I really enjoy my time spent with the public, chatting about and sharing the passion we all have for gardening and horticulture.

It’s really a subject that is so deep and you can explore it in such a variety of ways…and yet most of the conversations I have with people end up with them asking my advice on the worries and woes that they are experiencing back home in their green spaces!

I’m quick to tell them I don’t have all the answers, particularly when their gardens are several miles away, but I do my best to help.

I always say, as a golden rule, prevention is better than cure, so with that in mind here are my top seven gardening mistakes…and how to avoid them!

Firstly, you can have too much of a good thing! Less is more when it comes to good gardening, and if you cram too much together it’ll look a mess, or worse still, will die!

Another big error is over and under-watering. Be regimented over your watering routine and adjust it depending on rainfall to ensure your garden is nicely hydrated at all times.

Next, always ensure what you’re pulling up are weeds and not slow developing flowers.
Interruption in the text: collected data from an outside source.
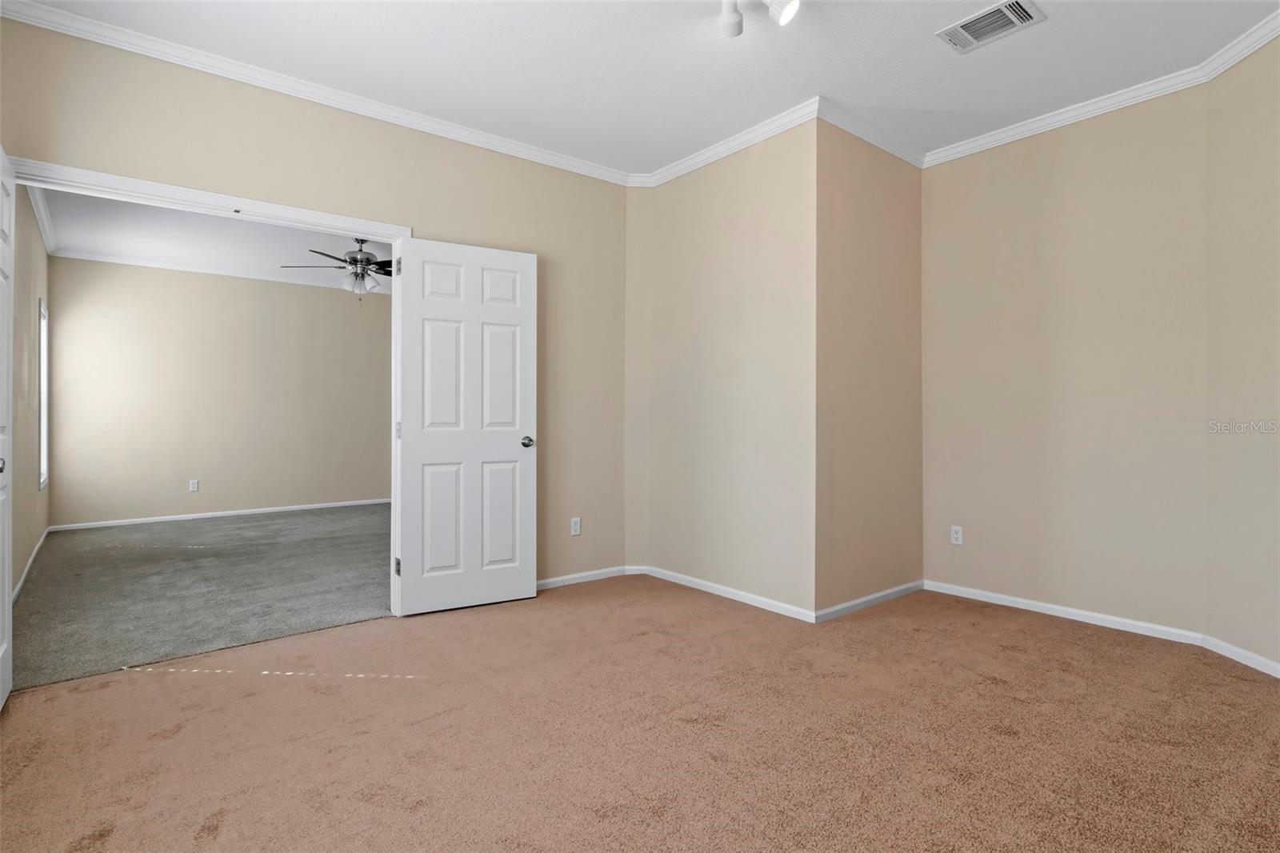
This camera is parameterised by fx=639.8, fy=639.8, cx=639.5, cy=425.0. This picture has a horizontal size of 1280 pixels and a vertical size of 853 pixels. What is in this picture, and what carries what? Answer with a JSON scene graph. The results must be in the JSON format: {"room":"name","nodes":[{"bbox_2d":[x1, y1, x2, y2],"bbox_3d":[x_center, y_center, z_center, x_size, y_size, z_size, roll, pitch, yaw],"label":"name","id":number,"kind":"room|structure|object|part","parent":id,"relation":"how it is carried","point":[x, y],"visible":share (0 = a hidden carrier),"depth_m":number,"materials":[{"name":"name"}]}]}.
{"room":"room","nodes":[
{"label":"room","id":0,"kind":"room"},
{"bbox_2d":[11,178,50,597],"bbox_3d":[-4.309,-0.353,4.397,0.127,2.765,4.473,0,0,-39],"label":"left wall","id":1,"kind":"structure","parent":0,"point":[29,297],"depth_m":4.48,"materials":[{"name":"beige paint"}]},
{"bbox_2d":[11,528,51,603],"bbox_3d":[-4.013,0.984,4.161,0.014,0.082,4.352,0,0,-39],"label":"baseboard","id":2,"kind":"structure","parent":1,"relation":"attached to","point":[29,566],"depth_m":4.37,"materials":[{"name":"white paint"}]},
{"bbox_2d":[27,184,55,256],"bbox_3d":[-4.250,-1.642,4.473,0.077,0.085,4.139,0,0,-39],"label":"crown molding","id":3,"kind":"structure","parent":1,"relation":"attached to","point":[49,239],"depth_m":5.02,"materials":[{"name":"white paint"}]},
{"bbox_2d":[37,297,48,490],"bbox_3d":[-5.017,-0.268,5.305,0.117,1.585,0.856,0,0,-39],"label":"window","id":4,"kind":"structure","parent":1,"relation":"in","point":[43,468],"depth_m":5.58,"materials":[{"name":"white"}]},
{"bbox_2d":[12,502,393,690],"bbox_3d":[-2.600,1.069,5.478,4.392,0.096,4.540,0,0,-39],"label":"carpet floor","id":5,"kind":"structure","parent":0,"point":[78,543],"depth_m":4.05,"materials":[{"name":"grey carpet"}]},
{"bbox_2d":[36,186,392,290],"bbox_3d":[-2.912,-1.739,5.630,3.660,0.111,4.765,0,0,-39],"label":"far room ceiling","id":6,"kind":"structure","parent":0,"point":[66,225],"depth_m":5.78,"materials":[{"name":"white paint"}]},
{"bbox_2d":[282,237,392,296],"bbox_3d":[-2.502,-1.376,5.708,1.184,0.630,1.170,0,0,-39],"label":"ceiling fan","id":7,"kind":"object","parent":6,"relation":"hanging from","point":[357,259],"visible":0.8,"depth_m":5.60,"materials":[{"name":"metal"}]},
{"bbox_2d":[49,257,390,527],"bbox_3d":[-4.147,-0.358,7.430,3.864,2.751,0.123,0,0,-39],"label":"far room wall","id":8,"kind":"structure","parent":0,"point":[206,474],"depth_m":6.94,"materials":[{"name":"beige paint"}]},
{"bbox_2d":[188,479,199,491],"bbox_3d":[-4.732,0.645,6.790,0.071,0.121,0.009,0,0,-39],"label":"wall outlet","id":9,"kind":"object","parent":8,"relation":"attached to","point":[194,486],"visible":0.99,"depth_m":6.79,"materials":[{"name":"white plastic"}]},
{"bbox_2d":[53,247,383,293],"bbox_3d":[-4.142,-1.681,7.311,3.800,0.075,0.077,0,0,-39],"label":"crown molding","id":10,"kind":"structure","parent":8,"relation":"attached to","point":[191,270],"depth_m":6.87,"materials":[{"name":"white paint"}]},
{"bbox_2d":[50,497,390,532],"bbox_3d":[-4.178,0.974,7.325,3.698,0.071,0.014,0,0,-39],"label":"baseboard","id":11,"kind":"structure","parent":8,"relation":"attached to","point":[254,510],"depth_m":6.93,"materials":[{"name":"white paint"}]},
{"bbox_2d":[0,14,626,598],"bbox_3d":[-1.394,-0.343,3.454,3.335,2.759,0.129,0,0,-39],"label":"door wall","id":12,"kind":"structure","parent":0,"point":[369,128],"depth_m":3.50,"materials":[{"name":"beige paint"}]},
{"bbox_2d":[3,154,412,614],"bbox_3d":[-1.975,-0.020,3.081,1.684,2.126,0.162,0,0,-39],"label":"door frame","id":13,"kind":"structure","parent":12,"relation":"attached to","point":[164,187],"depth_m":3.09,"materials":[{"name":"white paint"}]},
{"bbox_2d":[0,146,15,707],"bbox_3d":[-2.232,0.009,2.196,0.140,2.032,0.768,0,0,-39],"label":"left door","id":14,"kind":"structure","parent":13,"relation":"attached to","point":[8,680],"depth_m":2.40,"materials":[{"name":"white paint"}]},
{"bbox_3d":[-2.273,0.140,2.273,0.059,0.060,0.053,0,0,-39],"label":"knob","id":15,"kind":"part","parent":14,"relation":"part of","materials":[{"name":"silver metal"}]},
{"bbox_2d":[393,236,538,615],"bbox_3d":[-0.956,0.002,3.617,0.761,2.039,0.161,0,0,-39],"label":"right door","id":16,"kind":"structure","parent":13,"relation":"attached to","point":[522,588],"depth_m":3.59,"materials":[{"name":"white paint"}]},
{"bbox_3d":[-1.318,0.033,3.514,0.024,0.094,0.031,0,0,-39],"label":"hinge","id":17,"kind":"part","parent":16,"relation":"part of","materials":[{"name":"metal"}]},
{"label":"panel","id":18,"kind":"part","parent":16,"relation":"part of","materials":[{"name":"white paint"}]},
{"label":"panel","id":19,"kind":"part","parent":16,"relation":"part of","materials":[{"name":"white paint"}]},
{"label":"panel","id":20,"kind":"part","parent":16,"relation":"part of","materials":[{"name":"white paint"}]},
{"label":"panel","id":21,"kind":"part","parent":16,"relation":"part of","materials":[{"name":"white paint"}]},
{"bbox_3d":[-0.677,0.105,3.821,0.085,0.066,0.129,0,0,-39],"label":"doorknob","id":22,"kind":"part","parent":16,"relation":"part of","materials":[{"name":"silver metal"}]},
{"bbox_2d":[0,0,635,184],"bbox_3d":[-1.404,-1.659,3.394,3.398,0.080,0.066,0,0,-39],"label":"crown molding","id":23,"kind":"structure","parent":12,"relation":"attached to","point":[537,155],"depth_m":3.11,"materials":[{"name":"white paint"}]},
{"bbox_2d":[569,516,582,535],"bbox_3d":[-0.418,0.663,4.177,0.071,0.117,0.009,0,0,-39],"label":"wall outlet","id":24,"kind":"object","parent":12,"relation":"attached to","point":[577,526],"visible":0.99,"depth_m":4.17,"materials":[{"name":"white plastic"}]},
{"bbox_2d":[536,565,630,589],"bbox_3d":[-0.646,0.996,3.982,1.468,0.067,0.014,0,0,-39],"label":"baseboard","id":25,"kind":"structure","parent":12,"relation":"attached to","point":[550,580],"depth_m":4.18,"materials":[{"name":"white paint"}]},
{"bbox_2d":[0,579,1279,852],"bbox_3d":[0.343,1.091,2.103,4.887,0.101,4.746,0,0,-39],"label":"carpet floor","id":26,"kind":"structure","parent":0,"point":[149,685],"depth_m":2.13,"materials":[{"name":"carpet"}]},
{"bbox_2d":[4,0,1279,170],"bbox_3d":[0.416,-1.746,1.949,4.847,0.115,4.499,0,0,-39],"label":"ceiling","id":27,"kind":"structure","parent":0,"point":[935,66],"depth_m":2.95,"materials":[{"name":"white paint"}]},
{"bbox_2d":[717,0,799,37],"bbox_3d":[0.439,-1.617,2.348,0.281,0.201,0.483,0,0,-39],"label":"track light","id":28,"kind":"object","parent":27,"relation":"attached to","point":[730,18],"visible":0.98,"depth_m":2.45,"materials":[{"name":"white metal"}]},
{"bbox_2d":[936,0,1045,53],"bbox_3d":[1.480,-1.688,2.710,0.243,0.018,0.354,0,0,-39],"label":"air vent","id":29,"kind":"object","parent":27,"relation":"attached to","point":[988,16],"visible":0.99,"depth_m":2.70,"materials":[{"name":"white metal"}]},
{"bbox_2d":[624,117,818,621],"bbox_3d":[0.464,-0.336,3.975,0.137,2.761,1.520,0,0,-39],"label":"middle wall","id":30,"kind":"structure","parent":0,"point":[750,212],"depth_m":3.80,"materials":[{"name":"beige paint"}]},
{"bbox_2d":[632,97,822,186],"bbox_3d":[0.464,-1.666,3.901,0.069,0.085,1.521,0,0,-39],"label":"crown molding","id":31,"kind":"structure","parent":30,"relation":"attached to","point":[790,125],"depth_m":3.78,"materials":[{"name":"white paint"}]},
{"bbox_2d":[638,564,817,621],"bbox_3d":[0.440,1.003,3.916,0.015,0.070,1.431,0,0,-39],"label":"baseboard","id":32,"kind":"structure","parent":30,"relation":"attached to","point":[747,595],"depth_m":3.81,"materials":[{"name":"white paint"}]},
{"bbox_2d":[815,120,925,618],"bbox_3d":[1.354,-0.338,3.787,1.127,2.766,0.127,0,0,-39],"label":"wall","id":33,"kind":"structure","parent":0,"point":[862,187],"depth_m":3.65,"materials":[{"name":"beige paint"}]},
{"bbox_2d":[813,580,925,621],"bbox_3d":[1.366,1.002,3.708,1.059,0.069,0.014,0,0,-39],"label":"baseboard","id":34,"kind":"structure","parent":33,"relation":"attached to","point":[870,598],"depth_m":3.64,"materials":[{"name":"white paint"}]},
{"bbox_2d":[815,97,924,167],"bbox_3d":[1.364,-1.654,3.683,1.080,0.082,0.066,0,0,-39],"label":"crown molding","id":35,"kind":"structure","parent":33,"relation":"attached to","point":[908,158],"depth_m":3.62,"materials":[{"name":"white paint"}]},
{"bbox_2d":[922,82,1211,638],"bbox_3d":[2.263,-0.346,3.571,0.133,2.791,1.441,0,0,-39],"label":"right wall","id":36,"kind":"structure","parent":0,"point":[942,180],"depth_m":3.41,"materials":[{"name":"beige paint"}]},
{"bbox_2d":[949,524,963,545],"bbox_3d":[1.937,0.672,3.916,0.008,0.115,0.071,0,0,-39],"label":"wall outlet","id":37,"kind":"object","parent":36,"relation":"attached to","point":[955,535],"visible":0.99,"depth_m":3.91,"materials":[{"name":"white plastic"}]},
{"bbox_2d":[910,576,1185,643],"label":"baseboard","id":38,"kind":"structure","parent":36,"relation":"attached to","point":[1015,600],"depth_m":3.29,"materials":[{"name":"white paint"}]},
{"bbox_2d":[920,14,1279,168],"bbox_3d":[2.481,-1.660,3.062,0.080,0.084,2.286,0,0,-39],"label":"crown molding","id":39,"kind":"structure","parent":36,"relation":"attached to","point":[1263,38],"depth_m":3.24,"materials":[{"name":"white paint"}]},
{"bbox_2d":[1205,31,1279,676],"bbox_3d":[2.706,-0.320,2.379,0.124,2.759,1.497,0,0,1],"label":"right wall","id":40,"kind":"structure","parent":0,"point":[1276,58],"depth_m":2.81,"materials":[{"name":"beige paint"}]},
{"bbox_2d":[1202,635,1279,677],"bbox_3d":[2.647,1.013,2.249,0.014,0.067,1.576,0,0,0],"label":"baseboard","id":41,"kind":"structure","parent":40,"relation":"attached to","point":[1274,665],"depth_m":2.80,"materials":[{"name":"white paint"}]}
]}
We can sometimes find ourselves being particularly ruthless with what grows in our gardens, so remember, everything grows at a different rate and sometimes the most mundane of plants will flourish to become the most beautiful… but only if they’re left in the ground!

Another big thing is failing to prepare your soil. Give your plants a chance by ensuring the soil they’re in is in good condition. A simple testing kit will let you know if you need to recompost, add fertiliser, or simply switch to a different soil type.

You should also steer clear of what I call ‘the bullies’! Japanese knotweed and Russian vine are particularly unruly and will literally undermine not just your flowers, but nearby buildings too!

And the same goes for our animal friends. Sure, we may like to see a hedgehog, bird life, even the odd fox, but the best gardens are those that manage to protect the food supply present! My final piece of advice is to try to spread the love around your garden. Few of us have an endless budget with which to run riot in our green spaces, and it’s better to do a little at a time across the board, than blow it all in one part of the garden, leaving the rest of it looking forlorn and bereft.

Remember, no two gardens are the same, in much the same way that no two gardeners are the same, and you’re never going to get it right all of the time. The most important thing is to be organised and put the effort in – if you do that, the rewards will very often follow close behind.